In 1884, Fox sold the land to Abner Ross, a former Rugby colonist. Ross, who had been the proprietor of Rugby's Tabard Inn, decided to convert the tract into a mountain resort. He constructed a Victorian-style house, Walnut Knoll, which was soon followed by a string of similarly-styled houses built by new residents. He also constructed a printer works, which has since been relocated to Rugby. By the end of the 1890s, Deer Lodge had two hotels (the Mountain View and Summit Park), a newspaper (the Southern Enterprise), a theater, a band, a planing mill, and numerous clubs and civic organizations.

By the mid-20th century, the community had declined, however, as many children and grandchildren of the original settlers moved away. The population of Deer Lodge was just 155 in 1930. On February 6, 2025, a EF2 tornado impacted Deer Lodge killing two: a mother and a daughter. The wreckage is still being recovered.

==Geography==

Deer Lodge is located in a remote section of the Cumberland Plateau in western Morgan County.
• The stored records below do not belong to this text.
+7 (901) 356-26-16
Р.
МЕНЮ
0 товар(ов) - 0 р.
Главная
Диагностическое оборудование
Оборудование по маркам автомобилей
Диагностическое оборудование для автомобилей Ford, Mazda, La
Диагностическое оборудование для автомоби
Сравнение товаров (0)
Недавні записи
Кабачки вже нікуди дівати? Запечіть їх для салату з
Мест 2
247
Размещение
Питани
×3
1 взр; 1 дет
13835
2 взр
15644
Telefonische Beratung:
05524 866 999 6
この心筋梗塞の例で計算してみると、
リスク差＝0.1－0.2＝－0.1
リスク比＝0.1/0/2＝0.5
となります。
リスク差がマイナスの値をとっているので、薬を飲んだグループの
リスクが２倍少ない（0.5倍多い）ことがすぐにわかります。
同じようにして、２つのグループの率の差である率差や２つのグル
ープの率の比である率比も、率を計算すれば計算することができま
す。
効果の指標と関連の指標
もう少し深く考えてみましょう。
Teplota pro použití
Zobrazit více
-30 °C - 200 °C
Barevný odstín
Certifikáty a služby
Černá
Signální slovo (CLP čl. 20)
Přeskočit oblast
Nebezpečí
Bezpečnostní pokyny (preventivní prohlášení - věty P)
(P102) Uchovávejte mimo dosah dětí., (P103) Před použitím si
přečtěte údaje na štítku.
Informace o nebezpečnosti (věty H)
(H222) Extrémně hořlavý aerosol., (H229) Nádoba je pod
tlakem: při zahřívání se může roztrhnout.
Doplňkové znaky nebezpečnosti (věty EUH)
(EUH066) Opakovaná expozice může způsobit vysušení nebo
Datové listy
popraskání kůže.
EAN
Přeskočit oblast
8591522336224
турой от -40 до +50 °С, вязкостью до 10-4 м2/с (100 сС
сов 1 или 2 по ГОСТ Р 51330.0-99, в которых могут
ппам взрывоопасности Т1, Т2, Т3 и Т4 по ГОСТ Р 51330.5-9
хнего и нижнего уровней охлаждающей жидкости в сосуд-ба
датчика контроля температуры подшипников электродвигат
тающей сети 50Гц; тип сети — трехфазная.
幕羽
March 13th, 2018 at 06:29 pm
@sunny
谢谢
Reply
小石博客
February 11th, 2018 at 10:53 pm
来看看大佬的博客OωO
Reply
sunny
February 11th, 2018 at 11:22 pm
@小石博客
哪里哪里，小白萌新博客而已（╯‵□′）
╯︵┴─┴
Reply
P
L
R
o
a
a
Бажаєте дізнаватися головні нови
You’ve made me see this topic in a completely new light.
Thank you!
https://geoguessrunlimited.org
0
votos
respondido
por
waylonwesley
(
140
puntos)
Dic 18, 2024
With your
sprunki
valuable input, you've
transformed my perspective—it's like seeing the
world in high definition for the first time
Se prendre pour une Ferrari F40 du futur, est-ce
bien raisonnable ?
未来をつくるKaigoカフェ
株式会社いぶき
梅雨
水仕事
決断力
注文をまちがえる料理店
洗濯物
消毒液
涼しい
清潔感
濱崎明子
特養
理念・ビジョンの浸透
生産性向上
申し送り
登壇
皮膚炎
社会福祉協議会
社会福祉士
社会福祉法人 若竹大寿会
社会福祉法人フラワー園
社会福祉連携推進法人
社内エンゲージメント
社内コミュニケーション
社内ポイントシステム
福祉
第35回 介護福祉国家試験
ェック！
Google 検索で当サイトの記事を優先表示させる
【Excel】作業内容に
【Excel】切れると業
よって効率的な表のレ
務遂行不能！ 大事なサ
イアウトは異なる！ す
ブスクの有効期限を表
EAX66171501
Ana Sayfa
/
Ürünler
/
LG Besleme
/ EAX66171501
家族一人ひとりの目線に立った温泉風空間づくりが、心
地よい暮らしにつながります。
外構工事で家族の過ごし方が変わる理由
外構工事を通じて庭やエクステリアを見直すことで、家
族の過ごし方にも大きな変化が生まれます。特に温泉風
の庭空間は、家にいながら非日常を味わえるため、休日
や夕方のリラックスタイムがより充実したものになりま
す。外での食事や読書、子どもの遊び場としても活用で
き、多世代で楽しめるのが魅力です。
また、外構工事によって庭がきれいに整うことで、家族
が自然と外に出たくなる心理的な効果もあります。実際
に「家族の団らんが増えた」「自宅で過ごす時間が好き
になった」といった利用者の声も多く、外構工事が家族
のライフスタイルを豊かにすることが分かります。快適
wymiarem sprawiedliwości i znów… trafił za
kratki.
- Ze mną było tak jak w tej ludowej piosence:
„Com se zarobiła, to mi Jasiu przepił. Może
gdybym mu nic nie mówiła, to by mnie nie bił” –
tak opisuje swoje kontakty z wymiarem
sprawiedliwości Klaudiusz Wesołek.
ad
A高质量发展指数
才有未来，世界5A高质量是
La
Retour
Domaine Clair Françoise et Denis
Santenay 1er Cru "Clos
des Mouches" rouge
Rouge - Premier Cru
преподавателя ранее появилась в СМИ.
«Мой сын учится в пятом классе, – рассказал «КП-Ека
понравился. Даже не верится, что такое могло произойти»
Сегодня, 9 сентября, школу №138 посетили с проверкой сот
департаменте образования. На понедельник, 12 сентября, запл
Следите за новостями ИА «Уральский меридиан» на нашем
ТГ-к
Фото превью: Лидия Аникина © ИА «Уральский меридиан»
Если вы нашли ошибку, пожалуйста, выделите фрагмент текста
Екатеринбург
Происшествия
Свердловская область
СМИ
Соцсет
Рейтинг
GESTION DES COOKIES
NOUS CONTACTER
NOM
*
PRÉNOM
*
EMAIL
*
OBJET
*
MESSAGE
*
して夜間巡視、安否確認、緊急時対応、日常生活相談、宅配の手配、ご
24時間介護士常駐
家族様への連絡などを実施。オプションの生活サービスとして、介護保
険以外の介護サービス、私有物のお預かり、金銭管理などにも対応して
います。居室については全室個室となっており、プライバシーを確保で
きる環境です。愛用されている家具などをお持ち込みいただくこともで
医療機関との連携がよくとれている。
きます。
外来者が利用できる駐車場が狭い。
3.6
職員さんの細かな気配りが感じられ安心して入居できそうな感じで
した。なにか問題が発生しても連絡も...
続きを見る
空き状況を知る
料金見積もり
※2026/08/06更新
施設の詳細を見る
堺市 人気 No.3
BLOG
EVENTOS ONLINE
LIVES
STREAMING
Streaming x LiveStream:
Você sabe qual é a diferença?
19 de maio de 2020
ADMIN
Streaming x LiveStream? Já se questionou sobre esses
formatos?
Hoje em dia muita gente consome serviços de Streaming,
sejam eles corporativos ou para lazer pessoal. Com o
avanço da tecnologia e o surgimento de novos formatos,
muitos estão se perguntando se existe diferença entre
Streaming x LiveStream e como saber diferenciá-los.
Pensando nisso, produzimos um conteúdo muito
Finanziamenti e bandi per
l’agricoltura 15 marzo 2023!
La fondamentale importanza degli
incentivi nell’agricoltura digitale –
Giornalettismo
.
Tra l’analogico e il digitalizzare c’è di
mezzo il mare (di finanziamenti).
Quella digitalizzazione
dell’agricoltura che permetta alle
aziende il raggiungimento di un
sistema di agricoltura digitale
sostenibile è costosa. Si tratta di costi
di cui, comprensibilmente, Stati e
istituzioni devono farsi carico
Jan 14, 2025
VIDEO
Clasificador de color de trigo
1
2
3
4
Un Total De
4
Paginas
State Route 329 connects the community with U.S. Route 27 and Sunbright to the northeast and the east-west oriented State Route 62 to the south. Beyond SR 62 is the vast Catoosa Wildlife Management Area. Deer Lodge straddles the Tennessee Valley Divide, with waters in the northern part of the community flowing toward the Big South Fork of the Cumberland River, and waters in the southern half flowing toward the Obed River.